A £55 million (US$67.8 million) fund has been earmarked for five projects in the UK looking at developing the next generation of battery storage technology.
The government-led Faraday Institution has allocated the funding to five consortium-led projects with the aim of overcoming battery challenges, in particular by improving performance and cost characteristics. The projects will look at chemistries, systems and manufacturing methods of batteries used for grid storage, electric vehicles and other applications.
The projects are expected to run over a four-year period, split into four focus categories:
Next generation lithium-ion cathodes
Two projects will explore this focus. The first, dubbed FutureCat, is being led by the University of Sheffield. It is looking to deliver cathodes that hold more charge and are better suited to withstanding prolonged cycling, as well as promote ion mobility. This would increase the durability of the battery and the range and acceleration of an electric vehicle.
The second project, CATMAT, is to be led by the University of Bath, with the intention of discovering novel cathode materials, scaling up the synthesis of the most promising materials and assimilating them into fully integrated battery cells to demonstrate performance.
UCL is to lead this project, which aims to enable “rapid” improvements in lithium-sulfur technology, which it says could take batteries beyond the “inherent limitations” of lithium-ion, which is the current dominant chemistry in electric vehicle batteries.

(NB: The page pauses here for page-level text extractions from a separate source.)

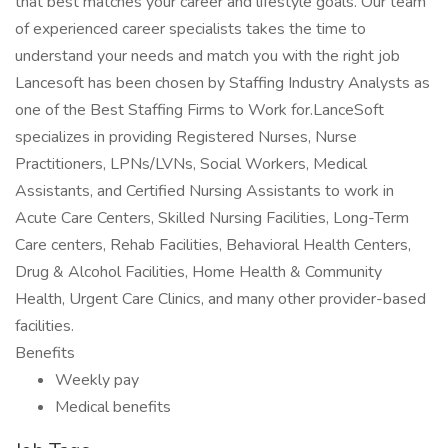
that best matches your career and lifestyle goals. Our team
of experienced career specialists takes the time to
understand your needs and match you with the right job
Lancesoft has been chosen by Staffing Industry Analysts as
one of the Best Staffing Firms to Work for.LanceSoft
specializes in providing Registered Nurses, Nurse
Practitioners, LPNs/LVNs, Social Workers, Medical
Assistants, and Certified Nursing Assistants to work in
Acute Care Centers, Skilled Nursing Facilities, Long-Term
Care centers, Rehab Facilities, Behavioral Health Centers,
Drug & Alcohol Facilities, Home Health & Community
Health, Urgent Care Clinics, and many other provider-based
facilities.
Benefits
Weekly pay
Medical benefits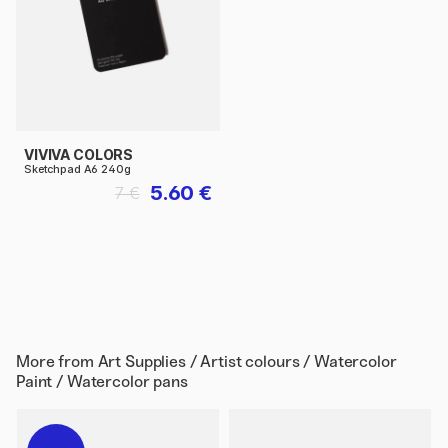
VIVIVA COLORS
Sketchpad A6 240g
5.60 €
7 €
More from
Art Supplies / Artist colours / Watercolor
Paint / Watercolor pans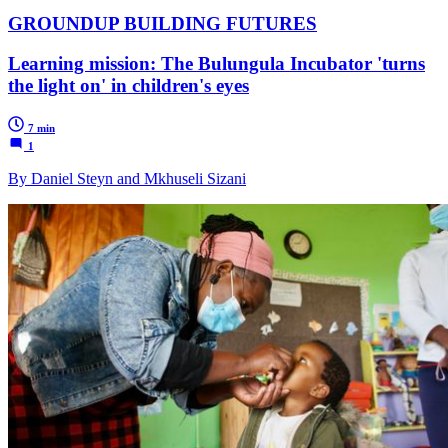
GROUNDUP BUILDING FUTURES
Learning mission: The Bulungula Incubator 'turns
the light on' in children's eyes
7 min
1
By Daniel Steyn and Mkhuseli Sizani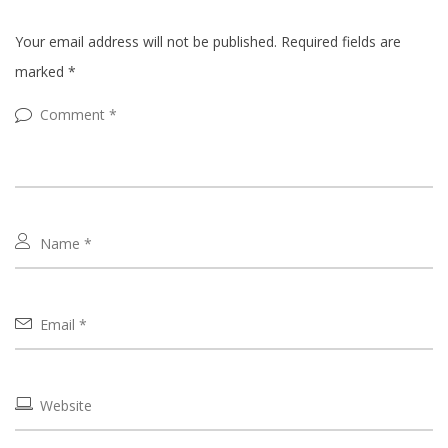
Your email address will not be published.
Required fields are
marked
*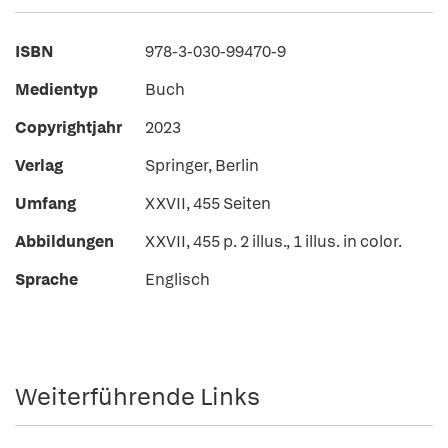
ISBN
978-3-030-99470-9
Medientyp
Buch
Copyrightjahr
2023
Verlag
Springer, Berlin
Umfang
XXVII, 455 Seiten
Abbildungen
XXVII, 455 p. 2 illus., 1 illus. in color.
Sprache
Englisch
Weiterführende Links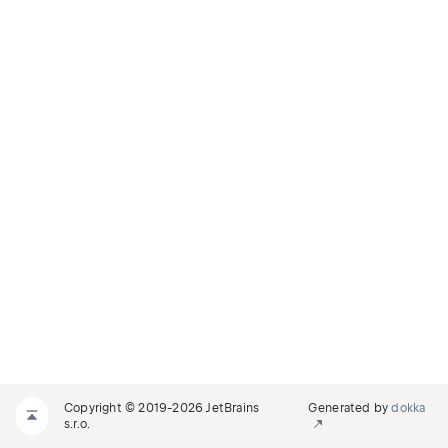
Copyright © 2019-2026 JetBrains
Generated by
dokka
s.r.o.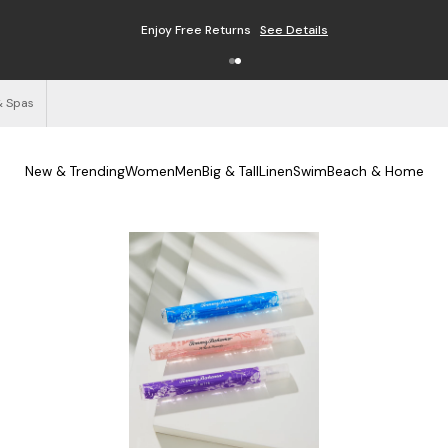
Enjoy Free Returns
See Details
& Spas
New & Trending
Women
Men
Big & Tall
Linen
Swim
Beach & Home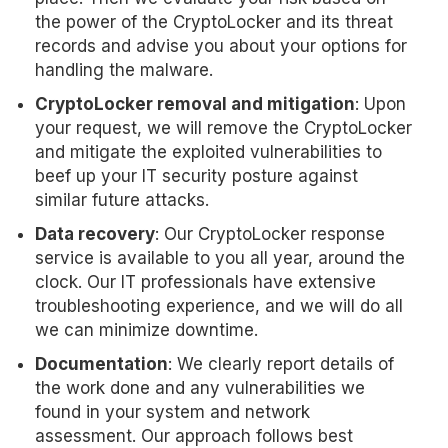
the power of the CryptoLocker and its threat
records and advise you about your options for
handling the malware.
CryptoLocker removal and mitigation
: Upon
your request, we will remove the CryptoLocker
and mitigate the exploited vulnerabilities to
beef up your IT security posture against
similar future attacks.
Data recovery
: Our CryptoLocker response
service is available to you all year, around the
clock. Our IT professionals have extensive
troubleshooting experience, and we will do all
we can minimize downtime.
Documentation
: We clearly report details of
the work done and any vulnerabilities we
found in your system and network
assessment. Our approach follows best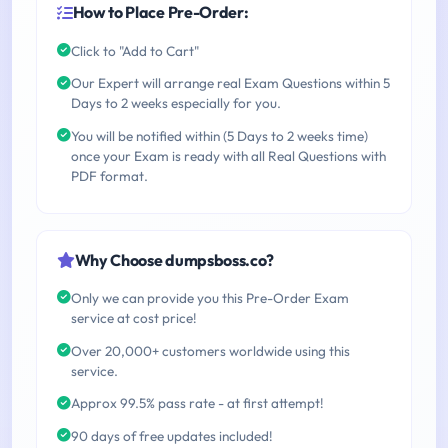
How to Place Pre-Order:
Click to "Add to Cart"
Our Expert will arrange real Exam Questions within 5
Days to 2 weeks especially for you.
You will be notified within (5 Days to 2 weeks time)
once your Exam is ready with all Real Questions with
PDF format.
Why Choose dumpsboss.co?
Only we can provide you this Pre-Order Exam
service at cost price!
Over 20,000+ customers worldwide using this
service.
Approx 99.5% pass rate - at first attempt!
90 days of free updates included!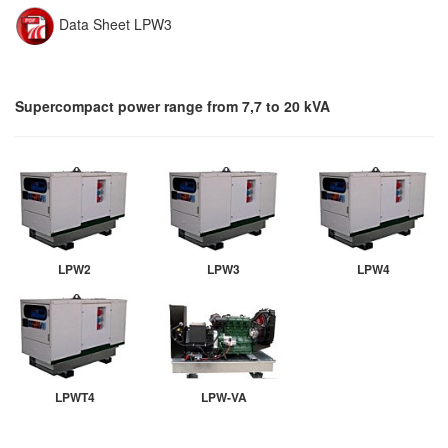
Data Sheet LPW3
Supercompact power range from 7,7 to 20 kVA
LPW2
LPW3
LPW4
LPWT4
LPW-VA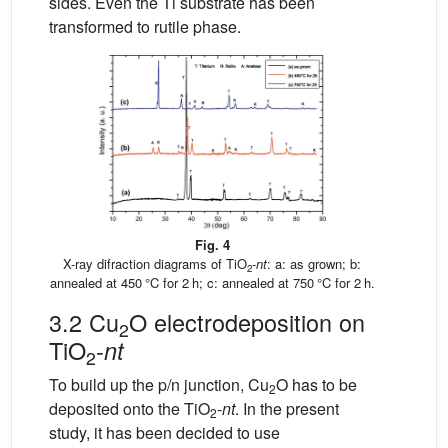
sides. Even the Ti substrate has been
transformed to rutile phase.
Fig. 4
X-ray difraction diagrams of TiO
-
nt
: a: as grown; b:
2
annealed at 450 °C for 2 h; c: annealed at 750 °C for 2 h.
3.2 Cu
O electrodeposition on
2
TiO
-
nt
2
To build up the p/n junction, Cu
O has to be
2
deposited onto the TiO
-
nt
. In the present
2
study, it has been decided to use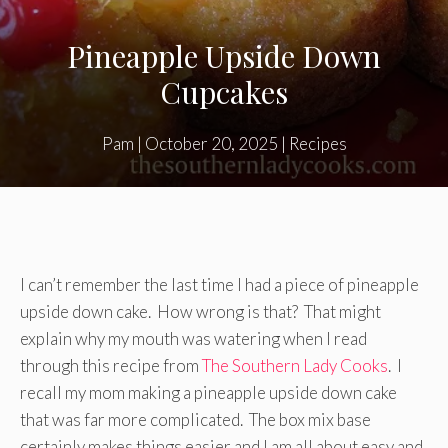
Pineapple Upside Down
Cupcakes
Pam
|
October 20, 2025
|
Recipes
I can’t remember the last time I had a piece of pineapple
upside down cake. How wrong is that? That might
explain why my mouth was watering when I read
through this recipe from
The Southern Lady Cooks
. I
recall my mom making a pineapple upside down cake
that was far more complicated. The box mix base
certainly makes things easier and I am all about easy and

Next generation sodium ion
Led by the University of St Andrews, this project aims to accelerate the development of sodium ion batteries and put a safe sodium ion battery with high performance, low cost and a long cycle life onto the path to commercialisation.
Next generation electrode manufacturing
The Nextrode project – led by the University of Oxford – will develop new manufacturing tools to create a new generation of smart, high performance electrodes in the hope of enabling EVs with longer range and more durable batteries.
This is the second round of funding from the Faraday Institution, having awarded £42 million to four projects in 2018.
The four existing projects are focused on improving current generation lithium-ion battery chemistry, performance and recyclability and addressing the scientific barriers facing the commercial realisation of sold-state batteries.
Neil Morris, CEO of the Faraday Institution, said the research is being done with “a sense of urgency”.
“It is imperative that the UK takes a lead role in increasing the efficiency of energy storage as the world moves towards low carbon economies and seeks to switch to clean methods of energy production,” Morris continued.